| PROVIDED TEXT |
Buid a bigdata storage and processing system for analizing Vietnam job data from recruitment websites Careerlink, Careerbuilder, TopCV,... Data is crawled by Scrapy and processed using Spark streaming. Spark cluster created inside Docker.
Data crawled from 2 websites Careerbuilder and Careerlink by Scrapy is written to a Kafka cluster. Then spark streaming job subcribe to these topic to read data and make processing. After that, data will be written to Mongodb container for further purposes. Kafka, Spark, Mongodb are created in containers running on Docker
- Install all requirement libraries
pip install -r requirements.txt
-
Download Docker desktop Docker desktop
-
Build spark cluster, kafka and mongodb containers
docker-compose up
- Check spark cluster web ui on "localhost:8080"
- Create kafka topic
For example: create topic careerbuilder in kafka-1 broker
docker exec -it kafka-1 /bin/sh kafka-1.sh --bootstrap-server localhost:9092 --topic careerbuilder --create --partitions 3 --replication-factor 1
- Copy py. files of each job to a spark workder dir
docker cp vietnam-jobs-analysis/spark/Careerbuilder vietnam-jobs-analysis-spark-worker-1-1:opt/bitnami/spark
docker cp vietnam-jobs-analysis/spark/Careerlink vietnam-jobs-analysis-spark-worker-2-1:opt/bitnami/spark
- Submmit job to spark cluster
docker exec -it vietnam-jobs-analysis-spark-worker-1-1 /bin/bash spark-submit --master spark://spark-master:7077 --conf spark.jars.packages=org.apache.spark:spark-sql-kafka-0-10_2.12:3.5.0,org.apache.kafka:kafka-clients:3.5.0,org.mongodb.spark:mongo-spark-connector_2.12:3.0.2 --conf spark.jars.ivy=/tmp/binami/pkg/cache --num-executors 2 --driver-memory 512m --executor-memory 512m --executor-cores 2 Careerbuilder/CareerbuilderMain.py
In spark web UI there are job submitted is running
- Run scrapy to crawl data
scrapy crawl careerbuilder
scrapy crawl careerlink
- Check Mongodb container for output
docker exec -it mymongodb bin/bash
mongosh
show dbs
use job-analysis
db.careerbuilder.find()

| STORED RECORDS |
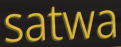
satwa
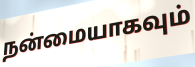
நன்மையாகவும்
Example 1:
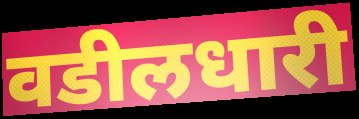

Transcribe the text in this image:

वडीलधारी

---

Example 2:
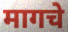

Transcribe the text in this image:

==

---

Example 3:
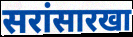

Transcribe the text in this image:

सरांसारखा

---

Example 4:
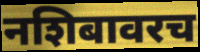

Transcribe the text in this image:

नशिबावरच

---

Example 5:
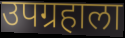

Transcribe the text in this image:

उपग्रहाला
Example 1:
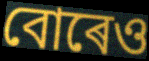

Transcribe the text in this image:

--

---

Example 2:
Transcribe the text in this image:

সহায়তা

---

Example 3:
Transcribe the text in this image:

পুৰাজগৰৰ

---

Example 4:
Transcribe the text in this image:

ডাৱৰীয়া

| GOAL OF THE EXERCISE |
Pull out, word for word, the part of the Vietnam job data guide from "Buid a bigdata" to "created inside Docker.".

| COMPLETE ANSWER |
Buid a bigdata storage and processing system for analizing Vietnam job data from recruitment websites Careerlink, Careerbuilder, TopCV,... Data is crawled by Scrapy and processed using Spark streaming. Spark cluster created inside Docker.